2008年11月6日木曜日

十六

 父には人に見られない一種|剽軽《ひょうきん》なところがあった。ある者は直《ちょく》な方《かた》だとも云い、ある者は気のおけない男だとも評した。
「親爺《おやじ》は全くあれで自分の地位を拵《こしら》え上げたんだね。実際のところそれが世の中なんだろう。本式に学問をしたり真面目に考えを纏《まと》めたりしたって、社会ではちっとも重宝がらない。ただ軽蔑《けいべつ》されるだけだ」
 兄はこんな愚痴とも厭味《いやみ》とも、また諷刺《ふうし》とも事実とも、片のつかない感慨を、蔭《かげ》ながらかつて自分に洩《も》らした事があった。自分は性質から云うと兄よりもむしろ父に似ていた。その上年が若いので、彼のいう意味が今ほど明瞭《めいりょう》に解らなかった。
 何しろ父がその男に頼まれて、快よく訪問を引受けたのも、多分持って生れた物数奇《ものずき》から来たのだろうと自分は解釈している。
 父はやがてその盲目《めくら》の家を音信《おとず》れた。行く時に男は土産《みやげ》のしるしだと云って、百円札を一枚紙に包んで水引をかけたのに、大きな菓子折を一つ添えて父に渡した。父はそれを受取って、俥《くるま》をその女の家に駆《か》った。
 女の家は狭かったけれども小綺麗《こぎれい》にかつ住心地よくできていた。縁の隅《すみ》に丸く彫り抜いた御影《みかげ》の手水鉢《ちょうずばち》が据《す》えてあって、手拭掛《てぬぐいかけ》には小新らしい三越の手拭さえ揺《ゆら》めいていた。家内も小人数らしく寂然《ひっそり》として音もしなかった。
 父はこの日当りの好いしかし茶がかった小座敷で、初めてその盲人《もうじん》に会った時、ちょっと何と云って好いか分らなかったそうである。
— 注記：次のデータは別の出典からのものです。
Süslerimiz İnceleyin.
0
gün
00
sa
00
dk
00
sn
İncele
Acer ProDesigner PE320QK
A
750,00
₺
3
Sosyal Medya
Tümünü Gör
「おれのようなものが言句に窮するなんて馬鹿げた恥を話すようだが実際困ったね。何しろ相手が盲目なんだからね」
 父はわざとこう云って皆《みん》なを興《きょう》がらせた。
 彼はその場でとうとう男の名を打ち明けて、例の土産ものを取り出しつつ女の前に置いた。女は眼が悪いので菓子折を撫《な》でたり擦《さす》ったりして見た上、「どうも御親切に……」と恭《うやうや》しく礼を述べたが、その上にある紙包を手で取上げるや否や、少し変な顔をして「これは?」と念を押すように聞いた。父は例の気性《きしょう》だから、呵々《からから》と笑いながら、「それも御土産《おみやげ》の一部分です、どうか一緒に受取っておいて下さい」と云った。すると女が水引の結び目を持ったまま、「もしや金子《きんす》ではございませんか」と問い返した。
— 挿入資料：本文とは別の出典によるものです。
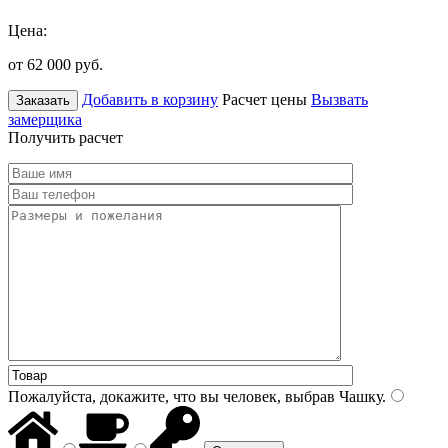
Цена:
от 62 000
руб.
Добавить в корзину
Расчет цены
Вызвать
Заказать
замерщика
Получить расчет
Пожалуйста, докажите, что вы человек, выбрав
Чашку
.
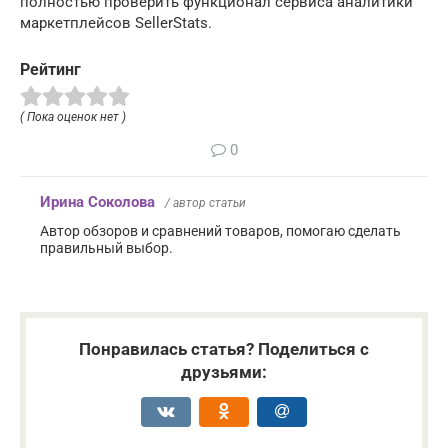
полностью проверить функционал сервиса аналитики
маркетплейсов SellerStats.
Рейтинг
( Пока оценок нет )
0
Ирина Соколова
/ автор статьи
Автор обзоров и сравнений товаров, помогаю сделать
правильный выбор.
Понравилась статья? Поделиться с
друзьями:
「いえ何はなはだ軽少で、――しかし○○さんの寸志ですからどうぞ御納め下さい」
 父がこう云った時、女はぱたりとこの紙包を畳の上に落した。そうして閉じた眸《ひとみ》をきっと父の方へ向けて、「私は今|寡婦《やもめ》でございますが、この間まで歴乎《れっき》とした夫がございました。子供は今でも丈夫でございます。たといどんな関係があったにせよ、他人さまから金子を頂いては、楽《らく》に今日《こんにち》を過すようにしておいてくれた夫の位牌《いはい》に対してすみませんから御返し致します」と判切《はっきり》云って涙を落した。
「これには実に閉口したね」と父は皆《みん》なの顔を一順《いちじゅん》見渡したが、その時に限って、誰も笑うものはなかった。自分も腹の中で、いかな父でもさすがに弱ったろうと思った。
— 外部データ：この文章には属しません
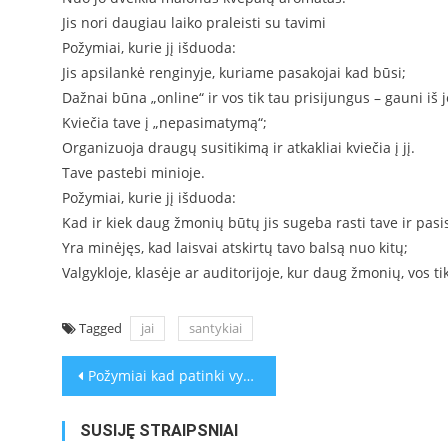
Jis nori daugiau laiko praleisti su tavimi
Požymiai, kurie jį išduoda:
Jis apsilankė renginyje, kuriame pasakojai kad būsi;
Dažnai būna „online“ ir vos tik tau prisijungus – gauni iš j
Kviečia tave į „nepasimatymą“;
Organizuoja draugų susitikimą ir atkakliai kviečia į jį.
Tave pastebi minioje.
Požymiai, kurie jį išduoda:
Kad ir kiek daug žmonių būtų jis sugeba rasti tave ir pasis
Yra minėjęs, kad laisvai atskirtų tavo balsą nuo kitų;
Valgykloje, klasėje ar auditorijoje, kur daug žmonių, vos t
Tagged
jai
santykiai
Navigacija
Požymiai kad patinki vyrui
tarp
SUSIJĘ STRAIPSNIAI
「その時わしは閉口しながらも、ああ景清《かげきよ》を女にしたらやっぱりこんなものじゃなかろうかと思ってね。本当は感心しましたよ。どういう訳で景清を思い出したかと云うとね。ただ双方とも盲目《めくら》だからと云うばかりじゃない。どうもその女の態度がね……」
 父は考えていた。父の筋向うに坐《すわ》っていた赭顔《あからがお》の客が、「全く気込《きごみ》が似ているからですね」とさもむずかしい謎《なぞ》でも解くように云った。
「全く気込です」と父はすぐ承服した。自分はこれで父の話が結末に来たのかと思って、「なるほどそれは面白い御話です」と全体を批評するような調子で云った。すると父は「まだ後《あと》があるんだ。後の方がまだ面白い。ことに二郎のような若い者が聞くと」とつけ加えた。